2. A combination of cheap pizza, green tea and a stroll outdoors: Wait, a stroll outdoors? Don’t you mean avoid wherever my eyes may come into contact with a source of light? This suggestion isn’t for those sensitive to light in the depths of their hangover.
3. Exactly two litres of Gatorade and one Tylenol: The Gatorade must be blue and only a single Tylenol must be taken — if it’s Powerade, they say the hangover may last a lifetime.
4. Pedialyte: Yes, I mean the formula your mom gave you as a small child in the midst of a harrowing bout with diarrhea.
5. Shower: Both literally and metaphorically, wash away the alcohol. Just make sure the water isn’t too hot, or you may feel even more nauseous than you already do.
6. Sleep: Admit defeat and sleep the hangover off. You may have things you need to get done that morning, but let’s be honest, with this killer hangover you’re not going to be that productive anyway.
7. Sunglasses: There’s a price to pay with this suggestion — in exchange for feeling slightly better, you become the asshole who wears sunglasses inside. But it’s worth it.
8. Prevention: You’ve probably heard this last suggestion from your parents — in fact, it’s one of the first things they learn at parent school — and that is, of course, prevention.
In an ideal world, this last bit of advice might just work. However, we don’t live an ideal world, nor do we live in a world where people don’t want celebratory drinks after a projected F in Anthropology 101 is returned as a sparkling C.
Whatever the circumstances, more often than not, the following morning begins in much the same way — seemingly, the beginning of the end.

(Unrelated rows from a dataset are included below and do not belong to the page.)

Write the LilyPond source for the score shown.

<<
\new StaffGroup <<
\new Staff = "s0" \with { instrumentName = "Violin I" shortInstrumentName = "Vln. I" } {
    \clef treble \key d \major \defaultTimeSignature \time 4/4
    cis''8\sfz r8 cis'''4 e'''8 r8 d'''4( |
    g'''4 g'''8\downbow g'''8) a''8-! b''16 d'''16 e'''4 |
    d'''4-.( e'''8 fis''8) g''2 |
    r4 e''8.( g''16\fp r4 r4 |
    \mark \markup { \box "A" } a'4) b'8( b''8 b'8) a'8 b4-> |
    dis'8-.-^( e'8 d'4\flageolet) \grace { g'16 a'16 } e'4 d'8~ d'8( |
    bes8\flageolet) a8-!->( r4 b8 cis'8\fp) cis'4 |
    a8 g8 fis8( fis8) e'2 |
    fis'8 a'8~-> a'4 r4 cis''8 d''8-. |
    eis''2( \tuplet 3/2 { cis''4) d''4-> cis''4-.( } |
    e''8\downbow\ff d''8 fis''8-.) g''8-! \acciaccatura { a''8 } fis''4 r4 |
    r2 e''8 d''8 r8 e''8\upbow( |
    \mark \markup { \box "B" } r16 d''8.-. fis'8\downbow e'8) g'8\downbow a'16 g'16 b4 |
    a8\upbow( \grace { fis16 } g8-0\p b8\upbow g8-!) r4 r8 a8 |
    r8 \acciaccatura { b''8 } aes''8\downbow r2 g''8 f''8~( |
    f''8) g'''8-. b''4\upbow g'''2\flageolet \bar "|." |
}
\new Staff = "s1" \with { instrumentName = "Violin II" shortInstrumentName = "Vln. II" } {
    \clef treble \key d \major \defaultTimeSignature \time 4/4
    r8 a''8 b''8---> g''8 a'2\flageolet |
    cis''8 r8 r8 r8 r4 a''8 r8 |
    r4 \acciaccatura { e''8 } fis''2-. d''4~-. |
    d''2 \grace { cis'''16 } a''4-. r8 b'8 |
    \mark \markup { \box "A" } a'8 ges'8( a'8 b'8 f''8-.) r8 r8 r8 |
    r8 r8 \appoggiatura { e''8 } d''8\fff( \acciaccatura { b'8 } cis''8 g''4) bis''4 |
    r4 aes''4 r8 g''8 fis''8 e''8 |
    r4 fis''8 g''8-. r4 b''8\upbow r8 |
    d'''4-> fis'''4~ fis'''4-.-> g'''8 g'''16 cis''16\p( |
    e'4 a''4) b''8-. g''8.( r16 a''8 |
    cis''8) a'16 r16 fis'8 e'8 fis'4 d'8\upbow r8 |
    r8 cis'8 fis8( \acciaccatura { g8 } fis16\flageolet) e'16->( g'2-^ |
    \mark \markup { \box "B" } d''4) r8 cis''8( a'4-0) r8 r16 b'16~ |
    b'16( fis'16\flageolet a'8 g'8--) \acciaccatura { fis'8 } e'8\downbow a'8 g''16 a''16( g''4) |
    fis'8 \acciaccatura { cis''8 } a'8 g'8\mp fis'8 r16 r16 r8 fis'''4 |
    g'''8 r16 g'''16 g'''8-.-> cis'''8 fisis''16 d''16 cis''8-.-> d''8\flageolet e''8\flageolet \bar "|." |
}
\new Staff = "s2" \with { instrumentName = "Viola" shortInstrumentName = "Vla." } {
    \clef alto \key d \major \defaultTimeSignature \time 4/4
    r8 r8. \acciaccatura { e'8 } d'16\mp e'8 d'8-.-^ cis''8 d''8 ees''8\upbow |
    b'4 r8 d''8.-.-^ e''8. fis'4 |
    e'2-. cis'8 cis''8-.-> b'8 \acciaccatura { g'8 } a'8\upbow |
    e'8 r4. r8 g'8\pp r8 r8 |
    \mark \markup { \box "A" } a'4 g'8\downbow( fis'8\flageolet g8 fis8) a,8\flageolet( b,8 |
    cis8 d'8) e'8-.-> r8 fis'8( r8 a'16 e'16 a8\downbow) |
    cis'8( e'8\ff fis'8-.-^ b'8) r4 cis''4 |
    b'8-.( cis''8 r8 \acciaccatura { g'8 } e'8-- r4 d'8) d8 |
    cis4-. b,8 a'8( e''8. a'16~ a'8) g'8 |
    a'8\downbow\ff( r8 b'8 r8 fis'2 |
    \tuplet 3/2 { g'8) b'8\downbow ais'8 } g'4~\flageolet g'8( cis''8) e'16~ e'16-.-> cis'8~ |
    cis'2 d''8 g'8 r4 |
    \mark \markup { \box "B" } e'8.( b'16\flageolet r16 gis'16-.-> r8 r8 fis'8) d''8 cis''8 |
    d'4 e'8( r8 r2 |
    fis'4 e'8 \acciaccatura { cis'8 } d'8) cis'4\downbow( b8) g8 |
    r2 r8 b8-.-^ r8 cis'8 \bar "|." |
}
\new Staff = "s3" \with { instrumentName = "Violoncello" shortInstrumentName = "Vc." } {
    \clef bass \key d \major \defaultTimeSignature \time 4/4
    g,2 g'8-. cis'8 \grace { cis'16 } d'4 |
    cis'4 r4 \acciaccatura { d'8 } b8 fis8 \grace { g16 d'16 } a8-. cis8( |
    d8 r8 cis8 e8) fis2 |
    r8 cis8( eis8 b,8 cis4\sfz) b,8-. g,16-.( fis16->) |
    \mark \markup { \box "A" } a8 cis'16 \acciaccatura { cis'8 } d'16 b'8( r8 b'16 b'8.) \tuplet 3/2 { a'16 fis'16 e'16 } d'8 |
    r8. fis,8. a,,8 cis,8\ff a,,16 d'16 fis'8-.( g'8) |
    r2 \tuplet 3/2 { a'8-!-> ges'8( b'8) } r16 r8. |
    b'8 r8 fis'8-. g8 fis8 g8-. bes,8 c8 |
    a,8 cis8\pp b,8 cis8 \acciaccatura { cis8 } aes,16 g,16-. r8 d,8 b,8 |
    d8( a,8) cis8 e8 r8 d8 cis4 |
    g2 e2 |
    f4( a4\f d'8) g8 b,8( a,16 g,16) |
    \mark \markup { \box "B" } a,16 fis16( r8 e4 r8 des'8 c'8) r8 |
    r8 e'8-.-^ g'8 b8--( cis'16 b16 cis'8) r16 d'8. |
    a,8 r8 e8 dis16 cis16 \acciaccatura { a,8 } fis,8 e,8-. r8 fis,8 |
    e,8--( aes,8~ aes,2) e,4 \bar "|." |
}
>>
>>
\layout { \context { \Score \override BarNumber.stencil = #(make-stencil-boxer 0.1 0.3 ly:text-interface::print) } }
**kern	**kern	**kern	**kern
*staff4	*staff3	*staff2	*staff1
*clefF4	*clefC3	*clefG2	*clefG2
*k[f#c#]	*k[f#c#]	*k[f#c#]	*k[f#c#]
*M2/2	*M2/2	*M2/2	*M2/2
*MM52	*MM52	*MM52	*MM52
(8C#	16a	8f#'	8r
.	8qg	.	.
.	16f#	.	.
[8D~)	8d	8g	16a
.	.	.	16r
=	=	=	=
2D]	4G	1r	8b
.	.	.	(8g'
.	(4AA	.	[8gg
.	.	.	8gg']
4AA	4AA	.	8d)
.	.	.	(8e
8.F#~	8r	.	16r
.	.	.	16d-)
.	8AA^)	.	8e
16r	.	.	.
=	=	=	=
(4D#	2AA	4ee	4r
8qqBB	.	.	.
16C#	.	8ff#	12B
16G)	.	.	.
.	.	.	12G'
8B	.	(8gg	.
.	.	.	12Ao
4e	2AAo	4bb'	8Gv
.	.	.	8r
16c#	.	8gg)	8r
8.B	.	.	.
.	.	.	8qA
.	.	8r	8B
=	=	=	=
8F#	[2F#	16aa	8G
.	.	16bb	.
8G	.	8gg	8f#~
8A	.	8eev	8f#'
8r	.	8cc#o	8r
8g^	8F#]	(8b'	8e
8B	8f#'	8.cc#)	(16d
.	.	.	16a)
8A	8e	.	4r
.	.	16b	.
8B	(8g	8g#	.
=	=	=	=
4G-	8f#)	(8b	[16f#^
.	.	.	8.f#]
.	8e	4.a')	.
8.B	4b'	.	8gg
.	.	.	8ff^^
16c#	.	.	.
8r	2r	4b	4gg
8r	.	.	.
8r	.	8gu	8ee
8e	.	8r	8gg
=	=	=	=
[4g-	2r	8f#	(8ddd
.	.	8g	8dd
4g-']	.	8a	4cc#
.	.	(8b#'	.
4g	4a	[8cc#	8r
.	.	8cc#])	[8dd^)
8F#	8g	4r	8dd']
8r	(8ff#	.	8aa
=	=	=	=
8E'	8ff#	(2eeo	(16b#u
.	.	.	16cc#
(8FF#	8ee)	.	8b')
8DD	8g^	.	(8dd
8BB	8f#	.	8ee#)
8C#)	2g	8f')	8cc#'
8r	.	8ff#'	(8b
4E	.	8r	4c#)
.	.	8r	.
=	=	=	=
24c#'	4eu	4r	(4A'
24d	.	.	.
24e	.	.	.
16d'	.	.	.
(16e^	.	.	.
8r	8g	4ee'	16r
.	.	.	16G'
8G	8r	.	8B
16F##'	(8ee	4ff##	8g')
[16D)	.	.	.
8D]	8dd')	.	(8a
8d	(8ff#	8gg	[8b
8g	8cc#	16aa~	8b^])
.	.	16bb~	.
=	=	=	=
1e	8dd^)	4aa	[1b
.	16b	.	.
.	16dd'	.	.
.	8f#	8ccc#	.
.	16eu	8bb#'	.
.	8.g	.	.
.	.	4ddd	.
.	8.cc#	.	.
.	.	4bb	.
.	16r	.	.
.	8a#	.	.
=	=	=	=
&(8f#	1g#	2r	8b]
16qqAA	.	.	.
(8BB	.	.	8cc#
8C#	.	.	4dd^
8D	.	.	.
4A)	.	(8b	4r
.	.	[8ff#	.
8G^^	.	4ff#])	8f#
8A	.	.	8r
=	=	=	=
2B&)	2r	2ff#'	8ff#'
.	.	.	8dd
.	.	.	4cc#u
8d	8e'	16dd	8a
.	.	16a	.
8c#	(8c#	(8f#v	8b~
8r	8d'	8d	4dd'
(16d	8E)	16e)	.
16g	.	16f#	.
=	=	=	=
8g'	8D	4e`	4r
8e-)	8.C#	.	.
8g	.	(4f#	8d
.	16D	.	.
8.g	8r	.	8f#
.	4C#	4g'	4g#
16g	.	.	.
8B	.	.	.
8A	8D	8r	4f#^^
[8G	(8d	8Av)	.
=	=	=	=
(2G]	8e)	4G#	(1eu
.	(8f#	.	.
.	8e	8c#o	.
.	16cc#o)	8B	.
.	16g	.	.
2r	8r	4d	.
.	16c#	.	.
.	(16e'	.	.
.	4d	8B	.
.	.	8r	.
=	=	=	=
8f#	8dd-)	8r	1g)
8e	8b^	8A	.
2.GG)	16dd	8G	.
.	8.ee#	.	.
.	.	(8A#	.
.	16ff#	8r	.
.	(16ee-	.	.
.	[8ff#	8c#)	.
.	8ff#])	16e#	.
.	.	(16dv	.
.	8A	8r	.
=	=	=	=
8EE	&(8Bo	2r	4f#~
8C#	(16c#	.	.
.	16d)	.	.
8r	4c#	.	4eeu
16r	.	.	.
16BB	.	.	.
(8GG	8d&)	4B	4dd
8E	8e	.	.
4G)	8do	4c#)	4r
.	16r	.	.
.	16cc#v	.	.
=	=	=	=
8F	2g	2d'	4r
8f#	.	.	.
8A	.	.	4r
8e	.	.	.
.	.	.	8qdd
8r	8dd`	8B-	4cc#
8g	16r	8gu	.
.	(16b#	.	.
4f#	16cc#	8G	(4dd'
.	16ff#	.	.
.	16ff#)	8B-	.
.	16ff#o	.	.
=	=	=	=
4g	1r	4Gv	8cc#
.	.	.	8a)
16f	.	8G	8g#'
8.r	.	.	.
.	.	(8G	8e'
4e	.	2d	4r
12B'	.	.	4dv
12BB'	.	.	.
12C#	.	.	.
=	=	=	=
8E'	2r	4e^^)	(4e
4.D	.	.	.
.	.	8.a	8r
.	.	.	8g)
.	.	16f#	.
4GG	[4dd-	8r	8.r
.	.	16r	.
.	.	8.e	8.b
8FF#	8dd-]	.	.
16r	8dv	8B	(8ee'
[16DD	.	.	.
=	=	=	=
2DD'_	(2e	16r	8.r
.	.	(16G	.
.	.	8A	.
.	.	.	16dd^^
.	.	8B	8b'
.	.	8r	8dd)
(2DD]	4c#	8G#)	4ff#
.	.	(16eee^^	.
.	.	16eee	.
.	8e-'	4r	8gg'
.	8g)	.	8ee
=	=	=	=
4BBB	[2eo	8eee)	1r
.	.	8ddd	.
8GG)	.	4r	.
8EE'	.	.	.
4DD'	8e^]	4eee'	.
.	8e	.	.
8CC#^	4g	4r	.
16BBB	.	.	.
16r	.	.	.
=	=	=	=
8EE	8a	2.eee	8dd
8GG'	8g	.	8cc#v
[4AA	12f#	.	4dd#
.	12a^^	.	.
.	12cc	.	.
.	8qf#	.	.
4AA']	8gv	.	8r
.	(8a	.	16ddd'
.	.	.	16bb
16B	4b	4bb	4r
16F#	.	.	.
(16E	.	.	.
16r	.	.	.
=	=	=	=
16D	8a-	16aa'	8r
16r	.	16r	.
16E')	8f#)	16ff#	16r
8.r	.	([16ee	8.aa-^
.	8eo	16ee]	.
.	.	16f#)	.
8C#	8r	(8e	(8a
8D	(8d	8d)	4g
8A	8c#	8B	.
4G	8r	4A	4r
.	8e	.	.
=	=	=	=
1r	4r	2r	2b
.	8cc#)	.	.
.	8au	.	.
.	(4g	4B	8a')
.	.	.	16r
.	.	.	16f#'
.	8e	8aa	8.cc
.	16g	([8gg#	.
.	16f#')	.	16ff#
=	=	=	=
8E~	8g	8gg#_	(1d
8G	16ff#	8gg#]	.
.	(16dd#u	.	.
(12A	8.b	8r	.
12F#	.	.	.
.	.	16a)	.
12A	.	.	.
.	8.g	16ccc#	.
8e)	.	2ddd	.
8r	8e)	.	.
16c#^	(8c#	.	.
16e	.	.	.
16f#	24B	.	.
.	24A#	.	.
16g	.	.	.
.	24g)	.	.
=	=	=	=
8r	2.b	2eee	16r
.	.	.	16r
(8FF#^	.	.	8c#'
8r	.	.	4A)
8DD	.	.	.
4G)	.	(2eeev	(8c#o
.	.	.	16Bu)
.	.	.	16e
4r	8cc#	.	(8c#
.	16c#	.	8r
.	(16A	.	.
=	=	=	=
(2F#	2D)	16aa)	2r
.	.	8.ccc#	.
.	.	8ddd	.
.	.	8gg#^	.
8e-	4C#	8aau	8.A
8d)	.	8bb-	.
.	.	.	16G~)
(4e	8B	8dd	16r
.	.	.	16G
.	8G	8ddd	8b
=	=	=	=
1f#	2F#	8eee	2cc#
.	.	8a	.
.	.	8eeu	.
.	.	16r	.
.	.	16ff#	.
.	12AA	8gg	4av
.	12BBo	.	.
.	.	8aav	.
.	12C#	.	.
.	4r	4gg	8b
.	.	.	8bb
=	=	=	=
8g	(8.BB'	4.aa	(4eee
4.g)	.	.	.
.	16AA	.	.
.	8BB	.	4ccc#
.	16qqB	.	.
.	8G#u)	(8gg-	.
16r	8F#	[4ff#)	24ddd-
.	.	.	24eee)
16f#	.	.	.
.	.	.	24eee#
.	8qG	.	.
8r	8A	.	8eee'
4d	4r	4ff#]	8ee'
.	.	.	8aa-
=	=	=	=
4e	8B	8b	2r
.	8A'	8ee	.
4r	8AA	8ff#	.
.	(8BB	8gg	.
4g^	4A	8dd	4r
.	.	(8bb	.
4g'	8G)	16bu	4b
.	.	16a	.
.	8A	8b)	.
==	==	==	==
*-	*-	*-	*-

Next time, before the world marches on without you at the pace of the pounding in your head, take swift action. Stumble to the nearest sushi-and-pizza spot, double-fisting green tea and Gatorade — it has to be blue — and grab some Pedialyte on the way.
If none of these remedies work, well, maybe you should set down that Palm Bay, bid farewell to the bartender and come play cards with my parents.